**Exercise aim:** Images excluded, repeat each entry below exactly.
---
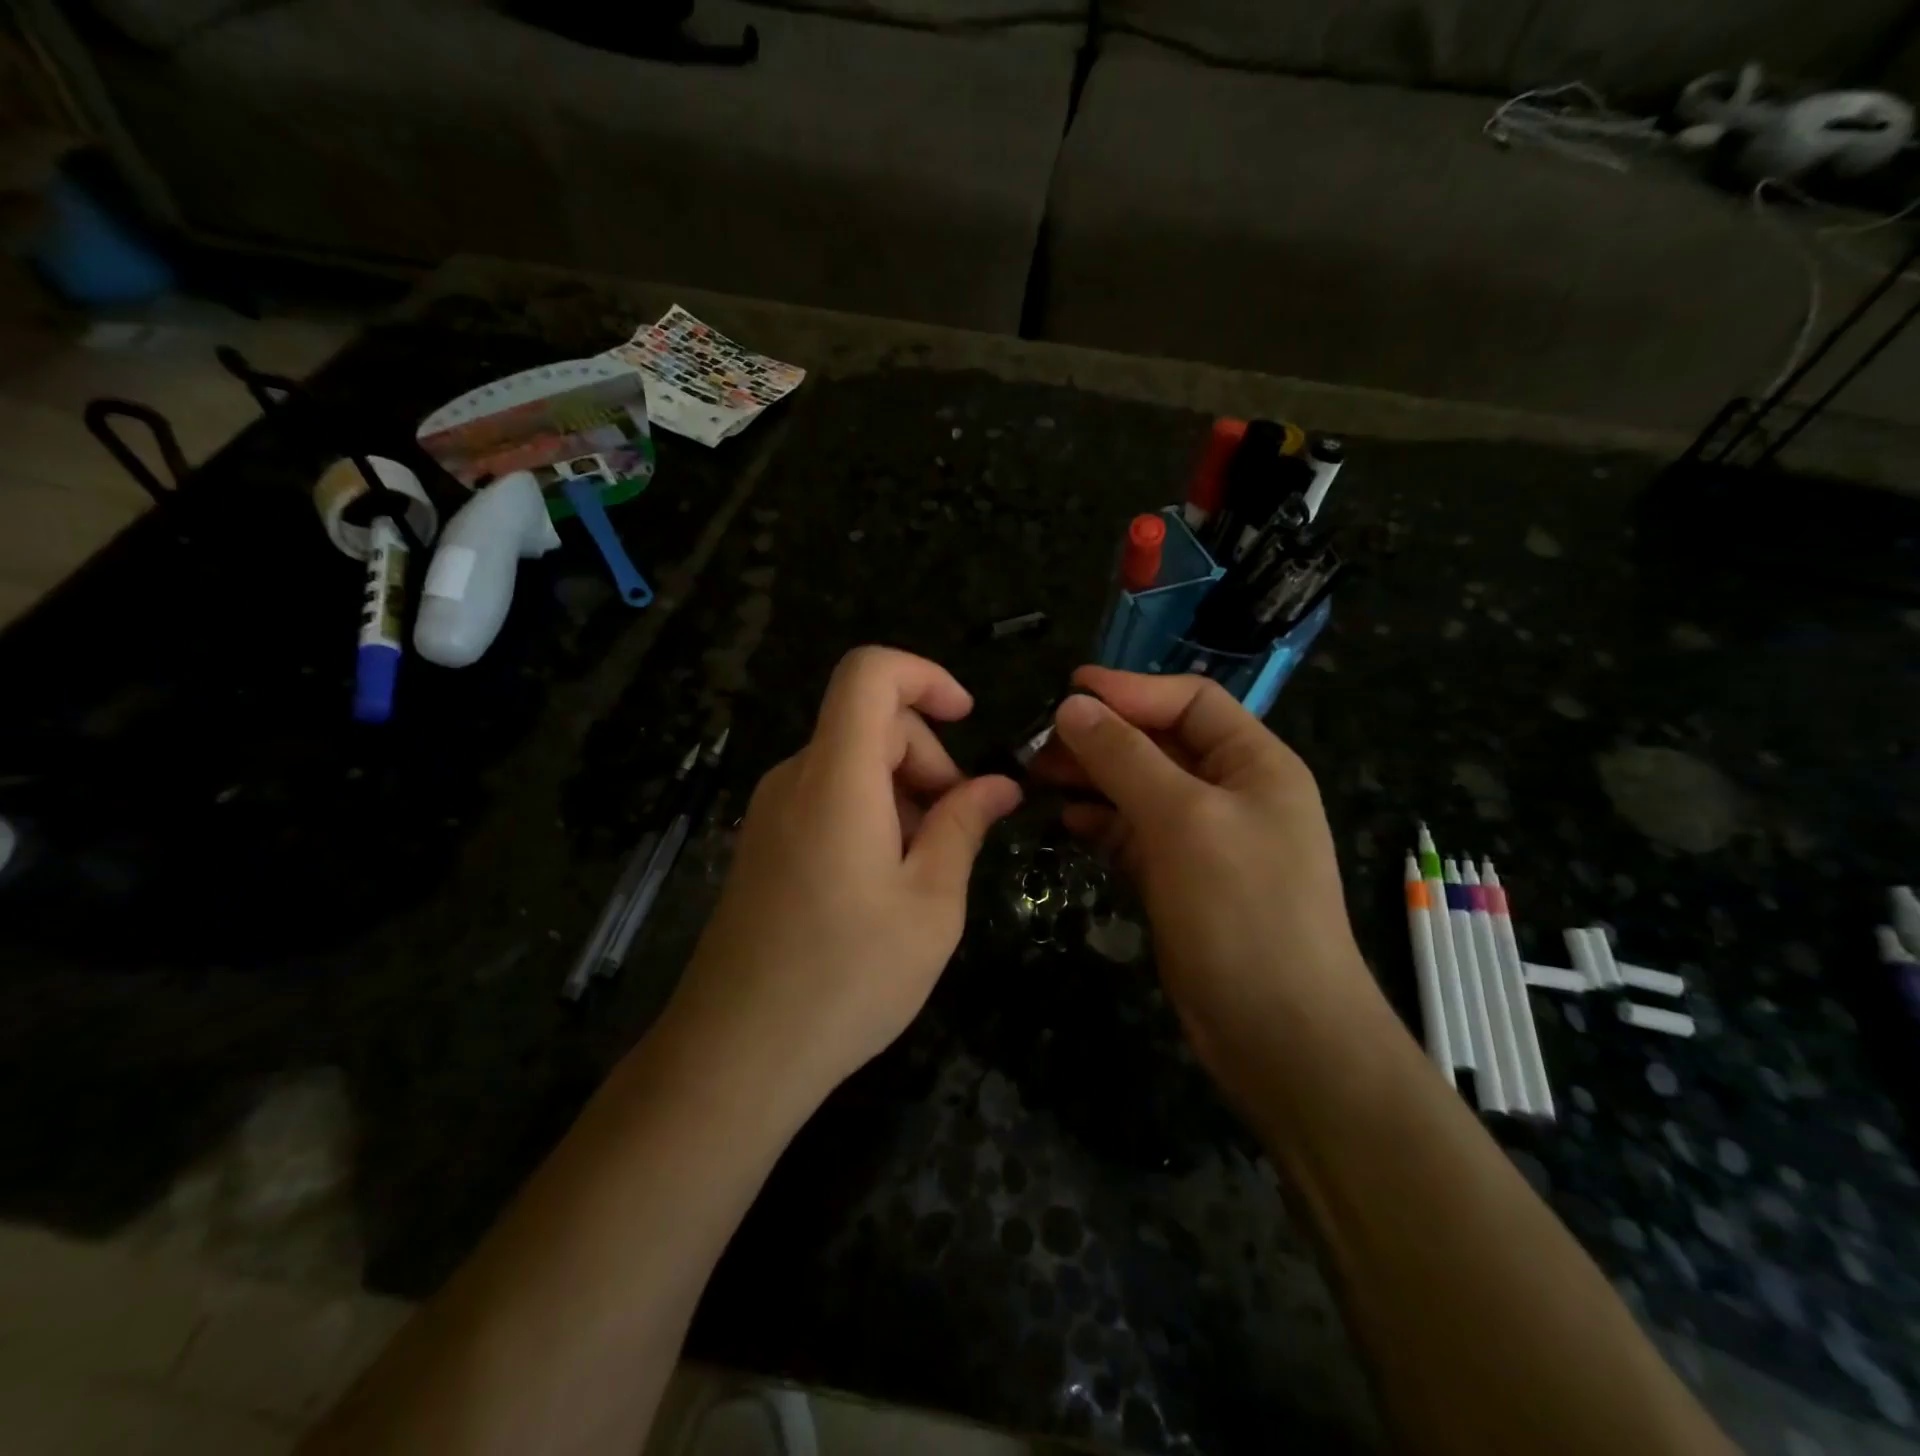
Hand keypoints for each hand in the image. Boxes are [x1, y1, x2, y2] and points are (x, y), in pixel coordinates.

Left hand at [668, 647, 1021, 1102]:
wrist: (736, 1054)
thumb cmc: (847, 978)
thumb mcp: (931, 904)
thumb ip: (964, 827)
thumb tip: (999, 784)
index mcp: (837, 778)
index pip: (869, 673)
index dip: (925, 675)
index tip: (968, 719)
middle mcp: (795, 778)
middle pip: (869, 723)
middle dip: (927, 759)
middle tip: (956, 831)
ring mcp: (771, 811)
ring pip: (851, 763)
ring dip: (902, 792)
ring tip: (923, 871)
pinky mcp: (763, 842)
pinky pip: (827, 797)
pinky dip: (870, 814)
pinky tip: (884, 884)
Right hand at [1034, 667, 1380, 1101]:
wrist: (1279, 1032)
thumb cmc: (1242, 911)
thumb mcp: (1183, 820)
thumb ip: (1126, 758)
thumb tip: (1072, 706)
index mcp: (1254, 763)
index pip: (1189, 700)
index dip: (1130, 689)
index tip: (1067, 691)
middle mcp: (1232, 792)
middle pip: (1159, 743)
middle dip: (1101, 737)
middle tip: (1037, 742)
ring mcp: (1205, 838)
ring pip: (1140, 788)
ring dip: (1092, 778)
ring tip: (1037, 777)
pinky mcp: (1180, 878)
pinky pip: (1134, 833)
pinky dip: (1101, 822)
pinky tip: (1066, 822)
---
**Written answer:**
Hand keypoints for each hand in the image. Boxes are [x1, y1, x2, y2] and points are (x, y), in pixel coordinates.

Left hand at [668, 647, 1021, 1102]:
wrist: (736, 1054)
thumb cmc: (847, 978)
thumb mcp: (931, 904)
thumb ip: (964, 827)
thumb tip: (999, 784)
index mcp: (837, 778)
index pip: (869, 673)
index dip: (925, 675)
index tip: (968, 719)
middle mcp: (795, 778)
middle pip: (869, 723)
middle dip: (927, 759)
middle tip: (956, 831)
ring mcp: (771, 811)
ring pip: (851, 763)
ring dip: (902, 792)
ring tip: (923, 871)
pinky mcp: (763, 842)
pinky pip: (827, 797)
pinky dip: (870, 814)
pinky tip: (884, 884)
Right hand at [1034, 667, 1380, 1101]:
wrist: (1279, 1032)
thumb cmc: (1242, 911)
thumb mcp: (1183, 820)
thumb ip: (1126, 758)
thumb tip: (1072, 706)
index mcp: (1254, 763)
index pip: (1189, 700)
index dip: (1130, 689)
index tip: (1067, 691)
middle mcp: (1232, 792)
middle pip: (1159, 743)
middle dip: (1101, 737)
middle tip: (1037, 742)
ring mcp: (1205, 838)
ring pip: (1140, 788)
ring dip: (1092, 778)
ring tip: (1037, 777)
pinky mcp: (1180, 878)
pinky pip: (1134, 833)
pinky dip: (1101, 822)
pinky tip: (1066, 822)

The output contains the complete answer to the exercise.